→ **Problem**: Please return every line in the entries below with the word "inputs" in it.

[Text-based design files]
*-*-*

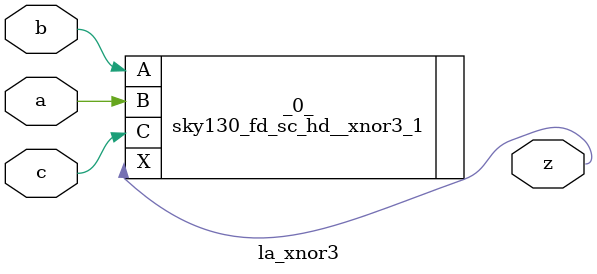
<source format=v>

/* Generated by Yosys 0.44 (git sha1 80ba43d26, g++ 11.4.0-1ubuntu1~22.04 -fPIC -O3) */

(* top =  1  *)
(* src = "inputs/la_xnor3.v:10.1-21.10" *)
module la_xnor3 (
    a,
    b,
    c,
    z
);
  (* src = "inputs/la_xnor3.v:13.12-13.13" *)
  input a;
  wire a;
  (* src = "inputs/la_xnor3.v:14.12-14.13" *)
  input b;
  wire b;
  (* src = "inputs/la_xnor3.v:15.12-15.13" *)
  input c;
  wire c;
  (* src = "inputs/la_xnor3.v:16.12-16.13" *)
  output z;
  wire z;
  sky130_fd_sc_hd__xnor3_1 _0_ (
      .A(b),
      .B(a),
      .C(c),
      .X(z)
  );
endmodule

</source>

*-*-*

→ **Answer to the exercise**:
(* src = "inputs/la_xnor3.v:10.1-21.10" *)
  (* src = "inputs/la_xnor3.v:13.12-13.13" *)
  (* src = "inputs/la_xnor3.v:14.12-14.13" *)
  (* src = "inputs/la_xnor3.v:15.12-15.13" *)
  (* src = "inputs/la_xnor3.v:16.12-16.13" *)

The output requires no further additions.